Cantor (Eric): It's Not Just A Name, It's A Job

Wednesday, January 21, 2009 at 08:46 PM

Looks like Eric Cantor, the Republican Congressman from Virginia, is next in line. You know, like Frist and DeLay and Santorum, and so on: the appointed Republican bulldog who growls, snarls, occasionally wags his tail, and always uses whatever other means necessary to keep the conservative troops in line and the federal government so bogged down in irrelevant and untrue detail that it can't act in furtherance of the public interest. You know, just like the job of cantor is to "Chant[] or recite[] religious texts during worship services or other observances and train[] and lead[] congregants in musical responses." Just think of tax cuts and resistance to public benefits as the religious text and you get the idea.

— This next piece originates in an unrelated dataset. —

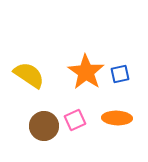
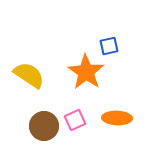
blue square: moved 11 px left, 28 px up
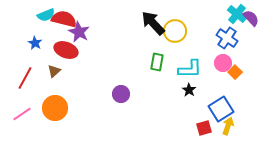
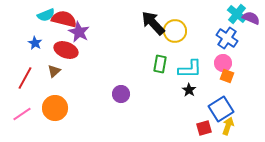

Here's the point. Raw Story reported that Cantor and his House buddies planned a press conference for this afternoon to publicize their claim that House dems are being partisan, contrary to our new president's pledge to be bipartisan (and, by the way, Nancy doesn't play nice). Yes, now Obama is the good guy, according to Repubs (look how nice we're being to him), but that bad, bad Nancy won't listen to the good guy.

I'm assuming that this is the same press conference at which Eric and the Cantorettes (Dave Camp (MI), Peter Roskam (IL), and, of course, good old John Boehner (OH)) did publicly ask to "sit down with the president and talk about our ideas....To preserve jobs and to create jobs has to be the goal. Fast-acting tax relief, we believe, is the best way to do that."

Yes, fast-acting is a good phrase, absolutely harks back to the old upset stomach commercials where the product provides fast-acting relief. And tax cuts, God knows, haven't been tried in a hell of a long time. Not since....yesterday? The last round of those cuts is still in effect and, as any fool can see, doing a damn fine job in stimulating the economy.

But of course the real point for Eric and the Cantorettes, as Raw Story points out, is to try to drive a wedge between Obama and the congressional Dems. That's probably the only way that the Republicans can remain relevant in the short term, and it's a damn good way to make it seem to the great unwashed public that it's the Dems, not good old Eric and the Cantorettes who are being obstructionist.

Nothing could be funnier than Cantor making like Obama is reasonable and admirable. It was Cantor, after all, who along with Boehner, led the attempt in mid-2008 to scare the crap out of Jewish voters by claiming that Obama had called Israel a "constant sore" that "infect[s] all our foreign policy." As repeatedly pointed out by the man conducting the interview in which the comments were supposedly made, this was a gross and deliberate misrepresentation of what Obama had said. Obama said that the "Middle East conflict," not "Israel," was a constant sore affecting all our foreign policy. Nor have Cantor or Boehner retracted their..lies..as far as I know. No sir, nothing partisan (or dishonorable) about that little election ploy.

And Cantor was one of the lead Republican jackasses who stood in public and claimed, with a straight face, that the reason the first bailout bill failed in the House was Pelosi's "partisan" speech the day before the vote, in which Pelosi had the audacity to suggest that Bush policies had led to the need for the bailout. According to the Cantorettes, as many as a dozen brave and resolute Republicans had planned to vote for the bailout before Pelosi talked mean to them. These public servants then supposedly decided to kill a financial package that they presumably really thought was necessary...that'll show her!!

So the congregation's leaders have decided on their tactics in the battle against all that might be good for the public at large: Call Nancy liberal and partisan in a whiny, offended tone, and try to convince both the public and Pelosi that Obama is at odds with her. The chant has begun. All hail the chanters. Or is that the Cantors?

It's good to know that the "party of ideas" still doesn't have any.